Prove that for the T. Lalescu‘s sequence $L_{n}=\sqrt [n+1]{(n+1) !}-\sqrt [n]{n!}$ exists the “clenching$\left(\frac{n}{n+1}\right)^{n+1}< L_{n}<\left(\frac{n}{n+1}\right)^{n}$.

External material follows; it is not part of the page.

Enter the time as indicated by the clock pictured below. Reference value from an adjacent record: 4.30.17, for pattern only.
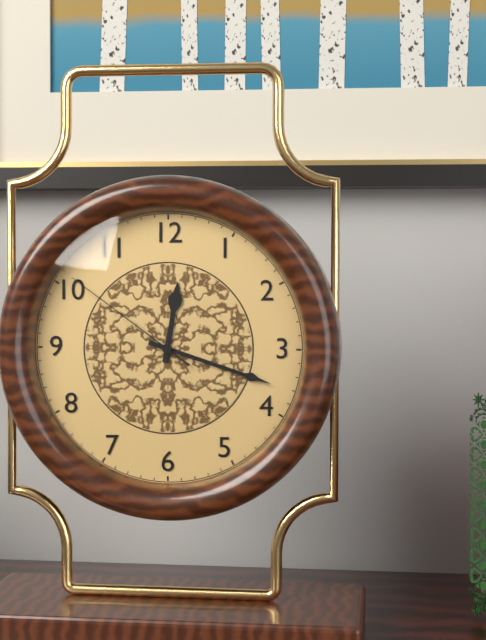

$1\blacktriangleright$ $\mathrm{L.H.S.\ : }$ Here is a nice and dificult problem (if is possible, without derivatives) !
$2\blacktriangleright$ $\mathrm{R.H.S.\ :\ G.M.\le A.M.\ for\ }$
$x_{k}: =\left\{\begin{array}{ccc}\frac{\sqrt [n]{n!}}{n}&\mathrm{if}& k\in\overline{1,n}\\ \\ \left(\frac{n}{n+1}\right)^{n}&\mathrm{if}& k = n+1\end{array}\right\|$
$\frac{n\cdot\frac{\sqrt [n]{n!}}{n}+\left(\frac{n}{n+1}\right)^{n}}{n+1}>$ $\sqrt [n+1]{\left(\frac{\sqrt [n]{n!}}{n}\right)^{n}\cdot\left(\frac{n}{n+1}\right)^{n}}=$

$\frac{\sqrt [n+1]{(n+1)!}}{n+1}\implies$ $\sqrt [n]{n!}+\left(\frac{n}{n+1}\right)^{n}>\sqrt [n+1]{(n+1)!}\implies$ $\sqrt [n+1]{(n+1)!}-\sqrt [n]{n!}<\left(\frac{n}{n+1}\right)^{n}$ $\implies$ $L_{n}<\left(\frac{n}{n+1}\right)^{n}$.

Remark.
$\lim_{n\to\infty }\left(\frac{n}{n+1}\right)^{n}=\frac{1}{e}\implies\boxed{\ \lim_{n\to\infty}\left(\sqrt [n+1]{(n+1)!}-\sqrt [n]{n!}\right)=\frac{1}{e}\ }$.